* Written task *
Can you set out the material below as a numbered list, covering only the lines from the one with "class: Pinopsida" through the final line, both included, and omitting blank lines?

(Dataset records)
· · · · · · ·

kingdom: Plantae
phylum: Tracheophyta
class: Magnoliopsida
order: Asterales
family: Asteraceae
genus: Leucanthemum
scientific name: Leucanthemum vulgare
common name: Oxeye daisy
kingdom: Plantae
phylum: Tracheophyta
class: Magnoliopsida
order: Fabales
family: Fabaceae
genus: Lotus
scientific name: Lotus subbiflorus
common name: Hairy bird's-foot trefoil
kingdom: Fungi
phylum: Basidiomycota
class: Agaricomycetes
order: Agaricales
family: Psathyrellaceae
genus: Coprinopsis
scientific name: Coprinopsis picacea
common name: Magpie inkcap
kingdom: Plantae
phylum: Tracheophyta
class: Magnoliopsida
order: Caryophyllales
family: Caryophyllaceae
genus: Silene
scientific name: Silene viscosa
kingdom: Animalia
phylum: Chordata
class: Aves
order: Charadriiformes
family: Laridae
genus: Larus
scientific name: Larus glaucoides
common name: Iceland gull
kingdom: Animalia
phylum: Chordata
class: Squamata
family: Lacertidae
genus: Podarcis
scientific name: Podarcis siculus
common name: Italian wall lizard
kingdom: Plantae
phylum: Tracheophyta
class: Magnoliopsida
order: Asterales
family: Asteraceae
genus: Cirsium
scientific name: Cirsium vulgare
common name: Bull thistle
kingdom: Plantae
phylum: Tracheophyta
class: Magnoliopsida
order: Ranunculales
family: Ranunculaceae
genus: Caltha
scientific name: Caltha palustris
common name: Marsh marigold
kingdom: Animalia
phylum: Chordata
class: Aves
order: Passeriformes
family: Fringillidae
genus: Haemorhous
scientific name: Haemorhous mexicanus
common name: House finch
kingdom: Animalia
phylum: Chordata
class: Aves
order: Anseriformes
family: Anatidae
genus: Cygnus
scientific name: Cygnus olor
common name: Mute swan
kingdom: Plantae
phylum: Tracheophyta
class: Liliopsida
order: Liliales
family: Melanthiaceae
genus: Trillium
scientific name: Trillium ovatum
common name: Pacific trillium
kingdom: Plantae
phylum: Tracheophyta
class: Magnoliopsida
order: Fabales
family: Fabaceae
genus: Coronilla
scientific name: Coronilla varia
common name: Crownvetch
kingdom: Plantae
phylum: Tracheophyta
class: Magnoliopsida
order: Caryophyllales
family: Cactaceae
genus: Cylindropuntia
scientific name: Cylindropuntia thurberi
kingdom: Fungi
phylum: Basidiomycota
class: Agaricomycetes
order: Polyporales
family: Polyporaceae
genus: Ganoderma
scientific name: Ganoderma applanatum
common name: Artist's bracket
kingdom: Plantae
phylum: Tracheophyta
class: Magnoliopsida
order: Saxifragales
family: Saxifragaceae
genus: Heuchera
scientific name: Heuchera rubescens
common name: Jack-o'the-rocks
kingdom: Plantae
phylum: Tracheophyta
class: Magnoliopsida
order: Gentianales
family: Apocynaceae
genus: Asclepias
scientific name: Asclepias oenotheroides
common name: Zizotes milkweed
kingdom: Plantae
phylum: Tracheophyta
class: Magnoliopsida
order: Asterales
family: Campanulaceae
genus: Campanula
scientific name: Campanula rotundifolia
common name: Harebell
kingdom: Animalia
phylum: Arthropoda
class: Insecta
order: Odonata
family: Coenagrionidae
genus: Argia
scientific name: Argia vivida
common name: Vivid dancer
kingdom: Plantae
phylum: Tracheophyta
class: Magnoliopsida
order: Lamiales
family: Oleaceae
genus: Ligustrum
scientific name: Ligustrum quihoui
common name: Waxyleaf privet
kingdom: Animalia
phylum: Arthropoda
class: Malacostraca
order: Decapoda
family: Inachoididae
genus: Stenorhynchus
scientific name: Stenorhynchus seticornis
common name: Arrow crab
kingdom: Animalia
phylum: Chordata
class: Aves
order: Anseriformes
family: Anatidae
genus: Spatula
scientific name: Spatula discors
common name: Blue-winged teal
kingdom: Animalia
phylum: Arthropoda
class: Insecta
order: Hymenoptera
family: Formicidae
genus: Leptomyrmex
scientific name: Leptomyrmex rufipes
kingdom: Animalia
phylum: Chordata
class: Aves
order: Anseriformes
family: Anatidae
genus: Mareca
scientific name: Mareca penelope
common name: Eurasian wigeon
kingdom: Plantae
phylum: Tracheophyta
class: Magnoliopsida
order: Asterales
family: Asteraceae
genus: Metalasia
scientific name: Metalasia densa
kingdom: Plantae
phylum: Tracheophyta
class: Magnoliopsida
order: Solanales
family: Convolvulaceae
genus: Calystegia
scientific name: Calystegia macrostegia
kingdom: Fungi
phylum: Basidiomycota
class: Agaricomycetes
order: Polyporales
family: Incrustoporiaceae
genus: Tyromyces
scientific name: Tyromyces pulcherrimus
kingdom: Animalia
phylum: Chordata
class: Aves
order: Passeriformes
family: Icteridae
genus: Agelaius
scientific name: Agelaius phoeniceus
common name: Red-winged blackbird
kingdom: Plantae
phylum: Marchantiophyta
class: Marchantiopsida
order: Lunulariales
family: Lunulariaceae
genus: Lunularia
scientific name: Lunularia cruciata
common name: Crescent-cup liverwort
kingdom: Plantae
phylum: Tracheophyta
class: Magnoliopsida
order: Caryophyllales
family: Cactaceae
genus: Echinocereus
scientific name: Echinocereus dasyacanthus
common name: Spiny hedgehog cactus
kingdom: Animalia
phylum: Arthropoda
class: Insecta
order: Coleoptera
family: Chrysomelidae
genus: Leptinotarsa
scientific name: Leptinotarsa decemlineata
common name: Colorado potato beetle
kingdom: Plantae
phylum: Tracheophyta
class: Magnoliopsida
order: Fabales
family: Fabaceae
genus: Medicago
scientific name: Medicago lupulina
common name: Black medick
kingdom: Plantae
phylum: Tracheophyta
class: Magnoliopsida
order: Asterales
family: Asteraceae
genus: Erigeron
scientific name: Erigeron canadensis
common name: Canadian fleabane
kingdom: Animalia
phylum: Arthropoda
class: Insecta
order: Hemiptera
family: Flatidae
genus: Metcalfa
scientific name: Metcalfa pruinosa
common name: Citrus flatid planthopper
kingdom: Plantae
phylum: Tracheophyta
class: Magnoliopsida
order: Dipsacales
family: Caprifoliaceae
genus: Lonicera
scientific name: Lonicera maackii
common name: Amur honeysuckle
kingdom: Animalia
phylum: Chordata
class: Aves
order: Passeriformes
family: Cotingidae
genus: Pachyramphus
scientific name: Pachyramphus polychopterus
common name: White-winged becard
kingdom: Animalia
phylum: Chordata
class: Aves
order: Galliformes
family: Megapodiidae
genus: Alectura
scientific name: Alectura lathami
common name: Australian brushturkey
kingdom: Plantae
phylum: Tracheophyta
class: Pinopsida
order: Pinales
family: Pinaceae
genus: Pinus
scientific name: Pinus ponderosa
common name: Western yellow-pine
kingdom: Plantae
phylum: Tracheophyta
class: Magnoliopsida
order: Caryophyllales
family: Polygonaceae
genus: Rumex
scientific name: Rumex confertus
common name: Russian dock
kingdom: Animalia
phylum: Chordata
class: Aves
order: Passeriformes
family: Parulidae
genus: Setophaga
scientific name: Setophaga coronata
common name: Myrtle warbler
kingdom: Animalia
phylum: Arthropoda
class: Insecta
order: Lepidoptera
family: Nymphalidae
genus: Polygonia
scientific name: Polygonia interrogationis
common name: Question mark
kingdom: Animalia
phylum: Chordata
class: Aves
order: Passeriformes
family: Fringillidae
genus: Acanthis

· · · · · · ·

* Exercise answer *
1. class: Pinopsida
2. order: Pinales
3. family: Pinaceae
4. genus: Pinus
5. scientific name: Pinus ponderosa
6. common name: Western yellow-pine
7. kingdom: Plantae
8. phylum: Tracheophyta
9. class: Magnoliopsida
10. order: Caryophyllales
11. family: Polygonaceae
12. genus: Rumex
13. scientific name: Rumex confertus
14. common name: Russian dock
15. kingdom: Animalia
16. phylum: Chordata
17. class: Aves
18. order: Passeriformes
19. family: Parulidae
20. genus: Setophaga
21. scientific name: Setophaga coronata
22. common name: Myrtle warbler
23. kingdom: Animalia
24. phylum: Arthropoda
25. class: Insecta
26. order: Lepidoptera
27. family: Nymphalidae
28. genus: Polygonia
29. scientific name: Polygonia interrogationis
30. common name: Question mark
31. kingdom: Animalia
32. phylum: Chordata
33. class: Aves
34. order: Passeriformes
35. family: Fringillidae
36. genus: Acanthis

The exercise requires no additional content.